══ TEXTAUSZUG
Samstag, 14. März 2009

Das Paar Nr. 1

Diese Schuhe sind die kleinsten, sie stehen im Regal unter der Nr. 1.
Sie haben die Grösse 23 und sind uns ein wenig zu groß.
Egal, wir probieren es damit aus.
Unsere kleine Sportlerin schaut neugierig zu.
Die Schuhe müssen getestet werden...hart... Der Boden muss getestet werden... kalt...
Man bedenke: sie kann ja nicht laufen. Sie kann nur stehen. Wir versuchen, sie aufzustellen. Es geht. Sie kann sogar auf dem Holzboden damit laufen, wenn auch wackelig, und macht einfach mit.
Ich, heute die einzige Erwachsene, fahre mit Johanna. Ihre Aufgabe ist, nur sich schieben zu lassen und ein Gefühl für das Eis, für das leichte Gleiten und für die Spannung in den Knöcheln zu entwickeln.
Ich halte sie an der Brust, sie lässt sich natürlich gern hängen... Ich merke, dass ich mich körperlich ziemlich übernehme, sie ist schwer, ich muss das Gleichgewicht für uns beide halten und eine Nummer Sicherheit mehr anlegen, da ich von hinten rasende Jugendliche höre...
Es gab endlich eine Eispause. Das Eis wird aufgefrischt, wir bleiben sitzen...
Bei dieser sportlichen Leistung und dem Durchhaltevermögen darf sie eine Hanu-- ganz alleine essen.
Jugendliche, die neben uns sitzen, sagen sich erstaunt - "Schau mal, Baby!". Ein Jugendlicher fragt, was das für eine Schlittschuhgrösse wäre. 23? Gibt es sowas? Ich befinde mich eigentlich in einer Gesellschaft, die so um 13-14 Jahre alt ist - so wie jeden Vormittag... Ich kann mich mit all den Heranwachsenden wunderbar unterhalten. Vier Mädchen schauen Johanna zu. "Was für kleine Schühchen!", "Ich hätte so gern eine kleine Schwester!" Maria schaut nachdenklich hin. "Sie wissen vielleicht nicht, wie nervig das sein kann..." Marias Freundin weiß das auch...
════
● AUFGABENSTELLUNG
Schreibe aus dem Textauszug die Stelle ab, die mit „Das Paar Nr.“ beginnt und mit „macht einfach mit.“ endet. Stütze dich ausschließlich auf den Textauszug.
══ DIE DATEN
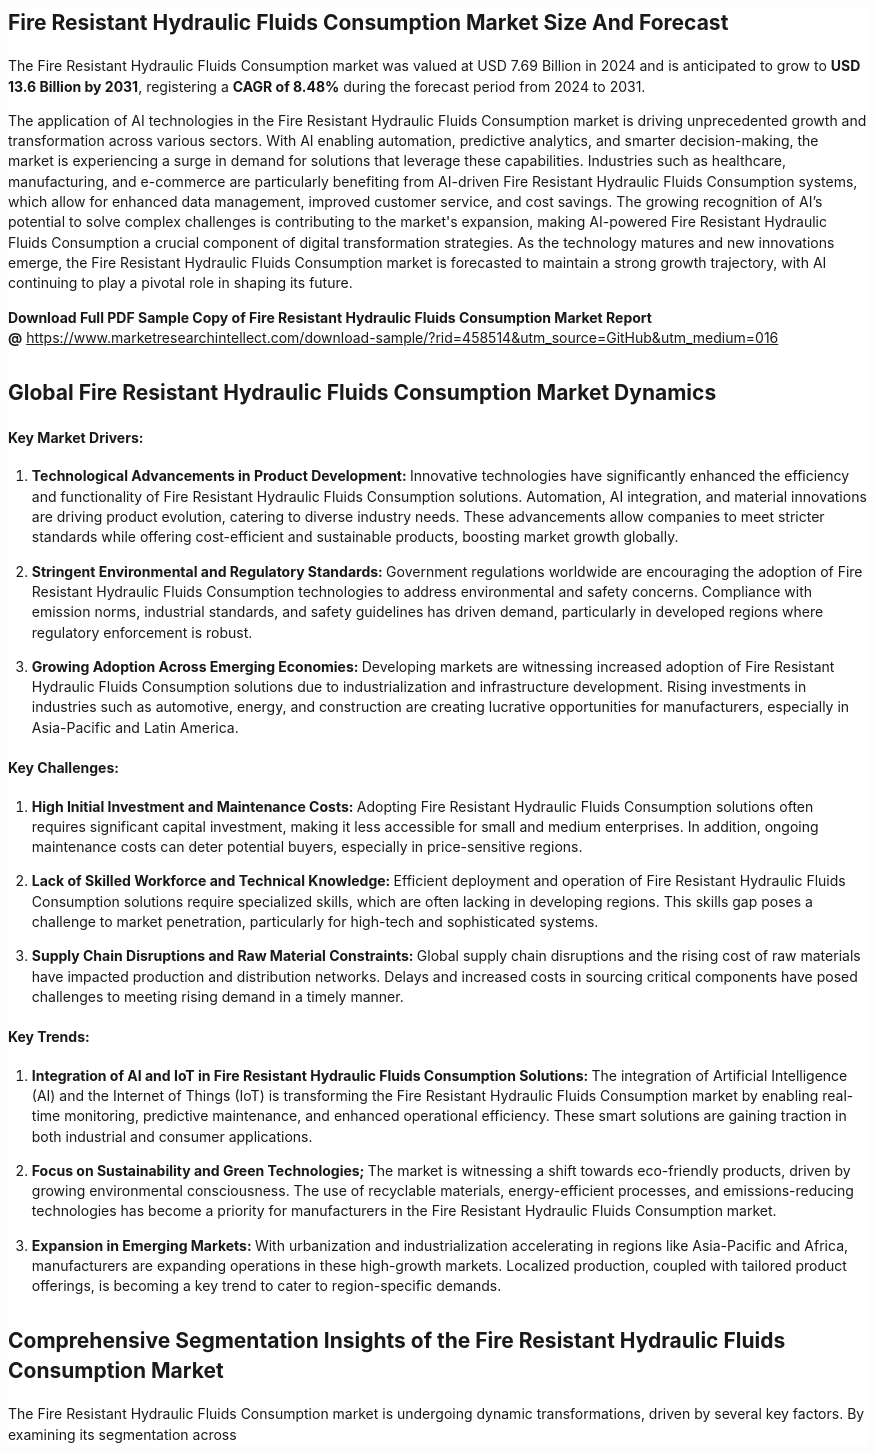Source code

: <h2>Fire Resistant Hydraulic Fluids Consumption Market Size And Forecast</h2><p>The Fire Resistant Hydraulic Fluids Consumption market was valued at USD 7.69 Billion in 2024 and is anticipated to grow to <strong>USD 13.6 Billion by 2031</strong>, registering a <strong>CAGR of 8.48%</strong> during the forecast period from 2024 to 2031.</p><p>The application of AI technologies in the Fire Resistant Hydraulic Fluids Consumption market is driving unprecedented growth and transformation across various sectors. With AI enabling automation, predictive analytics, and smarter decision-making, the market is experiencing a surge in demand for solutions that leverage these capabilities. Industries such as healthcare, manufacturing, and e-commerce are particularly benefiting from AI-driven Fire Resistant Hydraulic Fluids Consumption systems, which allow for enhanced data management, improved customer service, and cost savings. The growing recognition of AI’s potential to solve complex challenges is contributing to the market's expansion, making AI-powered Fire Resistant Hydraulic Fluids Consumption a crucial component of digital transformation strategies. As the technology matures and new innovations emerge, the Fire Resistant Hydraulic Fluids Consumption market is forecasted to maintain a strong growth trajectory, with AI continuing to play a pivotal role in shaping its future.</p><p><strong>Download Full PDF Sample Copy of Fire Resistant Hydraulic Fluids Consumption Market Report @</strong>&nbsp;<a href="https://www.marketresearchintellect.com/download-sample/?rid=458514&amp;utm_source=GitHub&amp;utm_medium=016">https://www.marketresearchintellect.com/download-sample/?rid=458514&amp;utm_source=GitHub&amp;utm_medium=016</a></p><h2>Global Fire Resistant Hydraulic Fluids Consumption Market Dynamics</h2><h4><strong>Key Market Drivers:</strong></h4><ol><li><p><strong>Technological Advancements in Product Development:&nbsp;</strong>Innovative technologies have significantly enhanced the efficiency and functionality of Fire Resistant Hydraulic Fluids Consumption solutions. Automation, AI integration, and material innovations are driving product evolution, catering to diverse industry needs. These advancements allow companies to meet stricter standards while offering cost-efficient and sustainable products, boosting market growth globally.</p></li><li><p><strong>Stringent Environmental and Regulatory Standards:&nbsp;</strong>Government regulations worldwide are encouraging the adoption of Fire Resistant Hydraulic Fluids Consumption technologies to address environmental and safety concerns. Compliance with emission norms, industrial standards, and safety guidelines has driven demand, particularly in developed regions where regulatory enforcement is robust.</p></li><li><p><strong>Growing Adoption Across Emerging Economies:&nbsp;</strong>Developing markets are witnessing increased adoption of Fire Resistant Hydraulic Fluids Consumption solutions due to industrialization and infrastructure development. Rising investments in industries such as automotive, energy, and construction are creating lucrative opportunities for manufacturers, especially in Asia-Pacific and Latin America.</p></li></ol><h4><strong>Key Challenges:</strong></h4><ol><li><p><strong>High Initial Investment and Maintenance Costs:&nbsp;</strong>Adopting Fire Resistant Hydraulic Fluids Consumption solutions often requires significant capital investment, making it less accessible for small and medium enterprises. In addition, ongoing maintenance costs can deter potential buyers, especially in price-sensitive regions.</p></li><li><p><strong>Lack of Skilled Workforce and Technical Knowledge:&nbsp;</strong>Efficient deployment and operation of Fire Resistant Hydraulic Fluids Consumption solutions require specialized skills, which are often lacking in developing regions. This skills gap poses a challenge to market penetration, particularly for high-tech and sophisticated systems.</p></li><li><p><strong>Supply Chain Disruptions and Raw Material Constraints:&nbsp;</strong>Global supply chain disruptions and the rising cost of raw materials have impacted production and distribution networks. Delays and increased costs in sourcing critical components have posed challenges to meeting rising demand in a timely manner.</p></li></ol><h4><strong>Key Trends:</strong></h4><ol><li><p><strong>Integration of AI and IoT in Fire Resistant Hydraulic Fluids Consumption Solutions:&nbsp;</strong>The integration of Artificial Intelligence (AI) and the Internet of Things (IoT) is transforming the Fire Resistant Hydraulic Fluids Consumption market by enabling real-time monitoring, predictive maintenance, and enhanced operational efficiency. These smart solutions are gaining traction in both industrial and consumer applications.</p></li><li><p><strong>Focus on Sustainability and Green Technologies;&nbsp;</strong>The market is witnessing a shift towards eco-friendly products, driven by growing environmental consciousness. The use of recyclable materials, energy-efficient processes, and emissions-reducing technologies has become a priority for manufacturers in the Fire Resistant Hydraulic Fluids Consumption market.</p></li><li><p><strong>Expansion in Emerging Markets:&nbsp;</strong>With urbanization and industrialization accelerating in regions like Asia-Pacific and Africa, manufacturers are expanding operations in these high-growth markets. Localized production, coupled with tailored product offerings, is becoming a key trend to cater to region-specific demands.</p></li></ol><div class="article-main__content" data-test-id="publishing-text-block"><h2>Comprehensive Segmentation Insights of the Fire Resistant Hydraulic Fluids Consumption Market</h2><p>The Fire Resistant Hydraulic Fluids Consumption market is undergoing dynamic transformations, driven by several key factors. By examining its segmentation across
════
● LÖSUNG
Das Paar Nr. 1

Diese Schuhe sind die kleinsten, sie stehen im Regal unter der Nr. 1.
Sie haben die Grösse 23 und sind uns ein wenig zu groß.
Egal, wir probieren es damit aus.
Unsere kleine Sportlerin schaut neugierig zu.
Die Schuhe müssen getestet werden...hart... Der Boden muss getestet werden... kalt...
Man bedenke: sie kann ja nicht laufen. Sie kann nur stehen. Wir versuchen, sie aufzustellen. Es geht. Sie kann sogar auf dem Holzboden damit laufen, wenn auch wackelig, und macht einfach mit.